For the shaman, there were no rigid boundaries between "waking life" and "dreaming life"; both were regarded as "real” but full admission to the latter usually depended on training and discipline. Malidoma Patrice Some' (1994), an African Dagara shaman, remarks, "Nothing can be imagined that is not already there in the inner or outer worlds" (p. 233). This assertion echoes the Greek philosopher Parmenides' claim that "what is there to be said and thought must needs be: for it is there for being, but nothing is not." Further, it has been observed that the fanciful travels Parmenides recounted in his poems resemble the "journeys" described by shamans (Kirk, Raven, & Schofield, 1983, pp. 242-243).

Before his initiation, Some's mentor had asserted, “The dream world is real....It's more real than what you are observing now" (p. 211). During his lengthy initiation, Some' knew that this procedure would prepare him to live “as if I were in a dream in which worlds collided and different realities confronted one another....The contrast between this state of mind and what I had been accustomed to...was the same as the difference between liquid and solid. It seemed to me that Dagara knowledge was liquid in the sense that what I was learning was living, breathing, flexible, and spontaneous. What I was learning made sense only in terms of relationship. It was not fixed, even when it appeared to be so....By contrast, I could see that the Western knowledge I had been given had the nature of a solid because it is wrapped in logical rhetoric to such a degree that it is stiff and inflexible. The learning one gets from a book, from the canons of the written tradition, is very different from the living, breathing knowledge that comes from within, from the soul....Could one reality contradict another? What kind of new reality was I being introduced to? What is reality predicated upon?” (p. 185).

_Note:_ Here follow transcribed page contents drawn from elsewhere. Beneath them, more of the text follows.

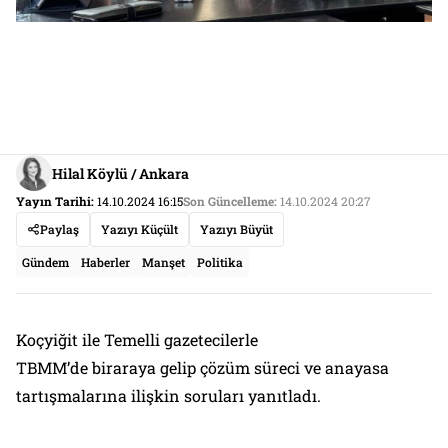
Hilal Köylü / Ankara
Yayın Tarihi:
14.10.2024 16:15
Son Güncelleme:
14.10.2024 20:27
Paylaş
Yazıyı Küçült
Yazıyı Büyüt
Gündem
Haberler
Manşet
Politika
Koçyiğit ile Temelli gazetecilerle
TBMM’de biraraya gelip çözüm süreci ve anayasa
tartışmalarına ilişkin soruları yanıtladı.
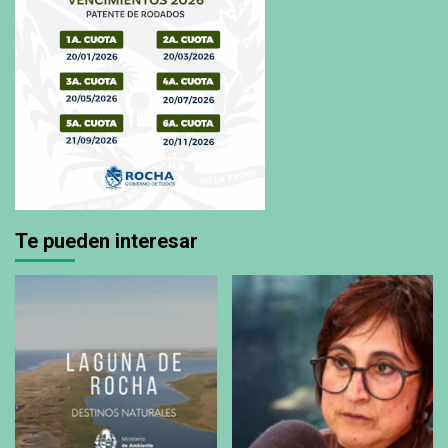
Te pueden interesar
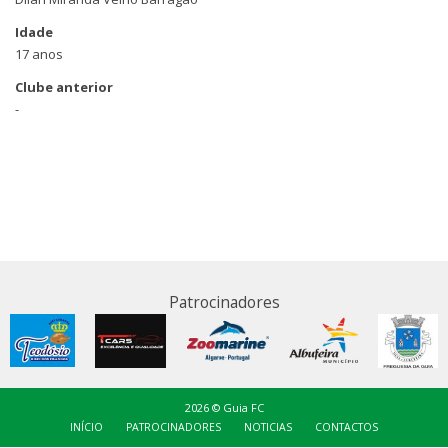
Idade
17 anos
Clube anterior
-
Patrocinadores
2026 © Guia FC
INÍCIO
PATROCINADORES
NOTICIAS
CONTACTOS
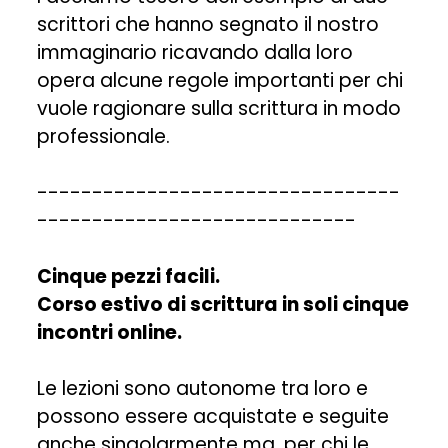
scrittori che hanno segnato il nostro
immaginario ricavando dalla loro
opera alcune regole importanti per chi
vuole ragionare sulla scrittura in modo
professionale.
---------------------------------
-----------------------------
Cinque pezzi facili.
Corso estivo di scrittura in soli cinque
incontri online.
Le lezioni sono autonome tra loro e
possono essere acquistate e seguite
anche singolarmente ma, per chi le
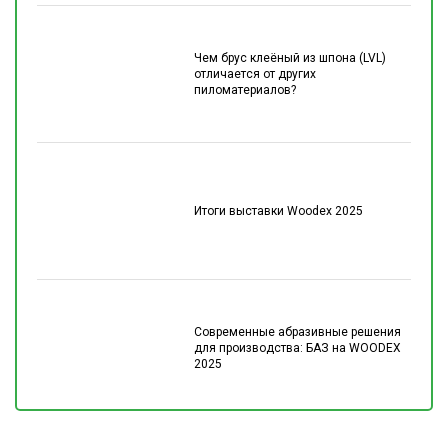
Чем брус клеёный из шпона (LVL)
отличается от других
пиломатериалов?
Итоги выставки Woodex 2025
Современные абразивные решения
для производства: БАЗ на WOODEX
2025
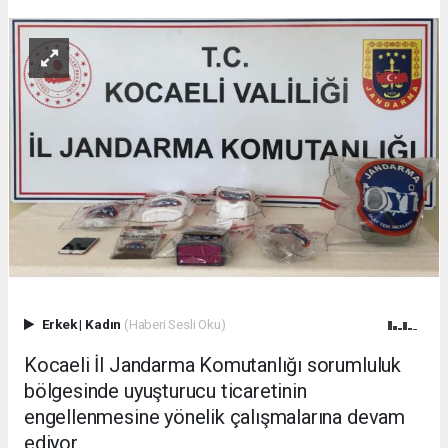
Erkek
|
Kadın
(Haberi Sesli Oku)
Kocaeli İl Jandarma Komutanlığı sorumluluk
bölgesinde uyuşturucu ticaretinin
engellenmesine yönelik çalışmalarına devam
ediyor.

Current efforts to train people to "dream lucidly," to engage in "shamanic journeying," and to "function psychically" can be seen as renewed attempts to enter what anthropologists have designated "dreamtime" so as to engage in activities deemed impossible in ordinary states of consciousness. They may also be considered attempts to obtain a deeper "truth" than is available to ordinary awareness. Within the early Hindu religion, dream journeys were seen as intermediate states of the path toward divine truth (O'Flaherty, 1984, p. 15). While the early Hindus saw both the waking and dreaming states as operating within "samsara," illustrating the propensity of human societies to decide what they opted to designate as "reality," some Indian philosophers felt that dreamtime contained fewer of these “mortal" distinctions (p. 18). Parmenides' claims again seem relevant, namely his contrast between the truth in "changeless being" and the mere "mortal opinions" of most human beings. Reflecting on his dream research data, Harry Hunt (1989) has noted that while the dreamer's body remains inert, his or her "dream body" seems to operate on its own, traveling to distant places and engaging in exotic activities.

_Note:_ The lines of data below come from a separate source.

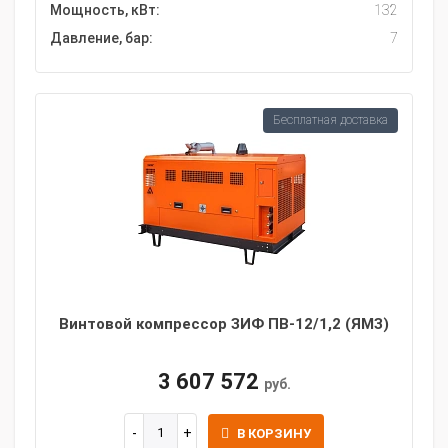
Мощность, кВт:
132
Давление, бар:
7
Бесплатная доставка
Винтовой компрессор ЗИФ ПВ-12/1,2 (ЯМЗ)
3 607 572
руб.
В КОРЗИНУ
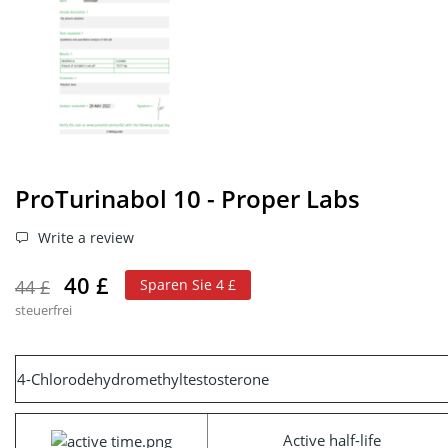
ProTurinabol 10 - Proper Labs
Write a review
40 £
44 £
Sparen Sie 4 £
steuerfrei
4-Chlorodehydromethyltestosterone
Active half-life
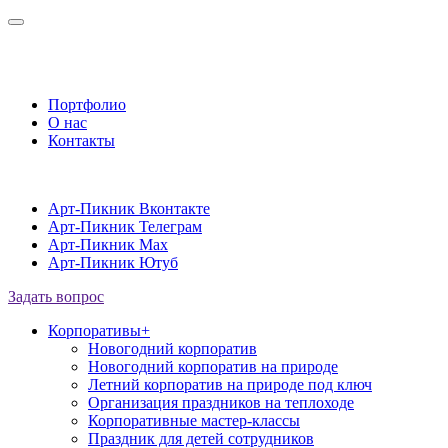
Портфолио
О нас
Контакты
Арт-Пикник Вконтакте
Арт-Пикник Телеграм
Арт-Пикник Max
Арт-Пикник Ютуб
Задать вопрос
Корпоративы
+
Новогодний корпоратив
Новогодний корпоратив на природе
Летний корпоратив на природе под ключ
Организация праздников на теплоходе
Корпоративные мастер-классы
Праздник для детей сотрудников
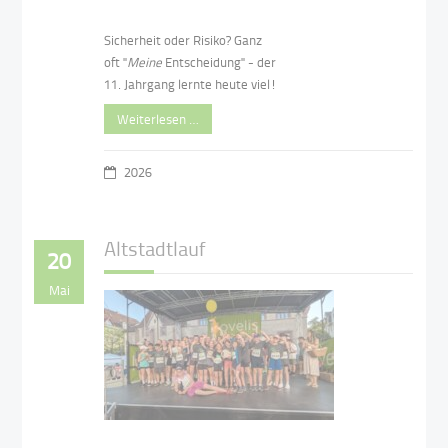
Sicherheit oder Risiko? Ganz
oft "
Meine
Entscheidung" - der
11. Jahrgang lernte heute viel!
Weiterlesen …
2026
Altstadtlauf
20
Mai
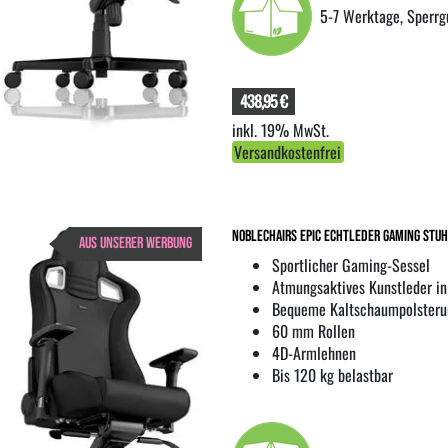
5-7 Werktage, Sperrg
438,95 €
inkl. 19% MwSt.
Versandkostenfrei
noblechairs EPIC Echtleder Gaming Stuh
AUS UNSERER WERBUNG
Sportlicher Gaming-Sessel
Atmungsaktives Kunstleder i
Bequeme Kaltschaumpolsteru
60 mm Rollen
4D-Armlehnen
Bis 120 kg belastbar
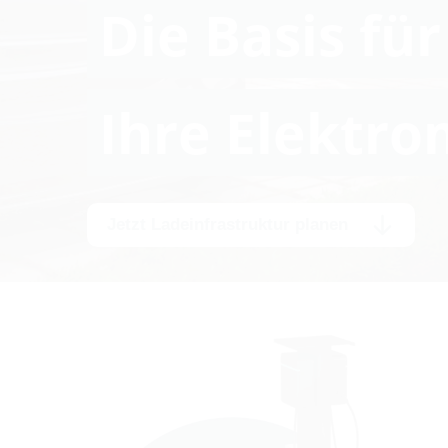
Die Basis für
Ihre Elektro
Jetzt Ladeinfrastruktur planen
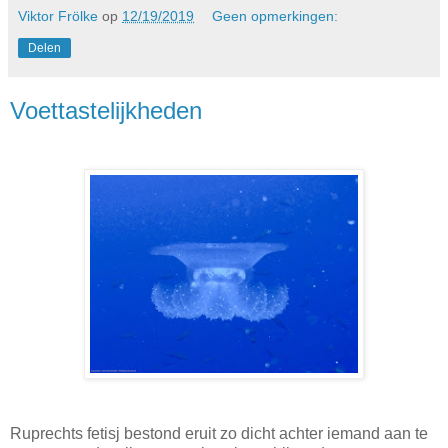
Viktor Frölke
op
12/19/2019
Geen opmerkingen:
Delen
Voettastelijkheden
Ruprechts fetisj bestond eruit zo dicht achter iemand aan te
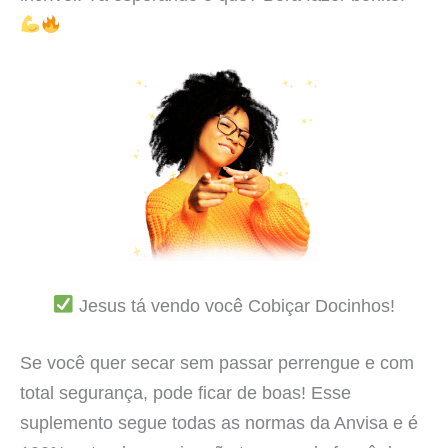
Jesus tá vendo você Cobiçar Docinhos!
Se você quer secar sem passar perrengue e com
total segurança, pode ficar de boas! Esse
suplemento segue todas as normas da Anvisa e é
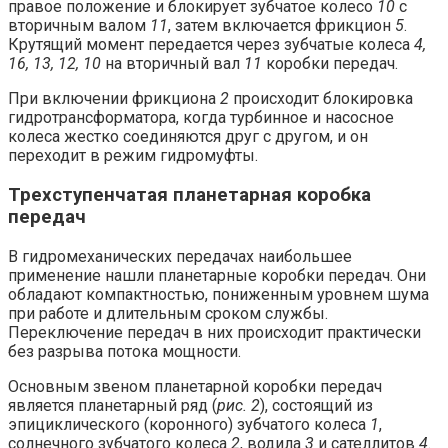
правое положение и блокирует зубчатое колесо
10
с
вторичным валом
11
, затем включается фрикцион
5
.
Крутящий момент передается через зубчатые колеса
4,
16, 13, 12, 10
на вторичный вал
11
коробки передач.
При включении фрикциона
2
происходит блокировка
гидротрансформатора, когда турбинное и насосное
колеса жестко соединяются друг с другом, и он
переходит в режим гидромуфты.
Трехступенчатая планетарная коробка
передач
В гидромеханических передачах наибольшее
применение нашли планетарные коробки передач. Они
обладают компактностью, пониженным уровнем шума
при работе и длительным сроком службы.
Переключение передач в них происходит практически
без разрыва потока мощности.
Основным звеном планетарной коробки передач
является планетарный ряд (
рис. 2
), состоящий из
эпициклического (коронного) зубчатого колеса
1
,
солнечного зубчатого колеса
2
, водила
3
и сателлитов
4
.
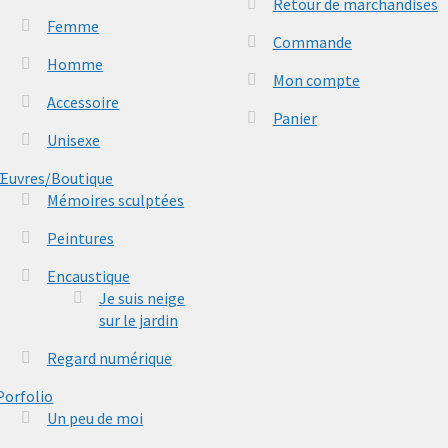
Retour de marchandises
Femme
Commande
Homme
Mon compte
Accessoire
Panier
Unisexe
Œuvres/Boutique
Mémoires sculptées
Peintures
Encaustique
Je suis neige
sur le jardin
Regard numérique
Porfolio
Un peu de moi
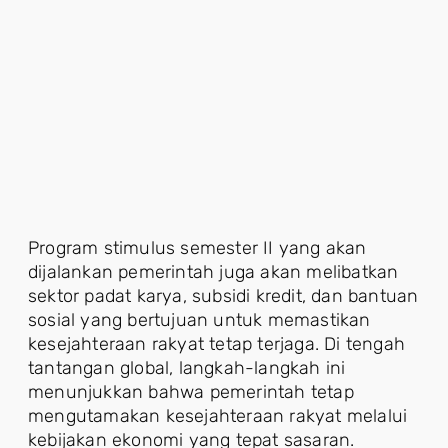
Program stimulus semester II yang akan
dijalankan pemerintah juga akan melibatkan
sektor padat karya, subsidi kredit, dan bantuan
sosial yang bertujuan untuk memastikan
kesejahteraan rakyat tetap terjaga. Di tengah
tantangan global, langkah-langkah ini
menunjukkan bahwa pemerintah tetap
mengutamakan kesejahteraan rakyat melalui
kebijakan ekonomi yang tepat sasaran.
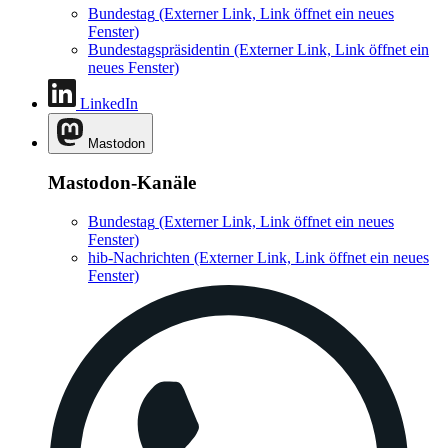
Bundestag
(Externer Link, Link öffnet ein neues
Fenster)
Bundestagspräsidentin
(Externer Link, Link öffnet ein
neues Fenster)
LinkedIn
Mastodon
Mastodon-Kanäle
Bundestag
(Externer Link, Link öffnet ein neues
Fenster)
hib-Nachrichten
(Externer Link, Link öffnet ein neues
Fenster)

There seems to be a perennial dichotomy between "appearance" and "reality," between one's perceptions of the world and the external world said to exist independently of that perception; this dichotomy has tilted in favor of "mortal opinions" and "samsara" in Western academia. This tilt is exemplified by the fact that in 1994, Princeton University’s graduate program did not teach a single course on Eastern, African, or Latin American philosophy out of a total of 64 listed in their information booklet. Princeton's course, "Philosophy of Religion," is described as providing "readings from contemporary analytical philosophy of religion, and from historical sources in the Western tradition." Furthermore, the only philosophy course at Harvard University which explicitly mentions non-Western thought is entitled "Socrates, Buddha, Jesus," despite the fact that only Buddha qualifies as "non-Western."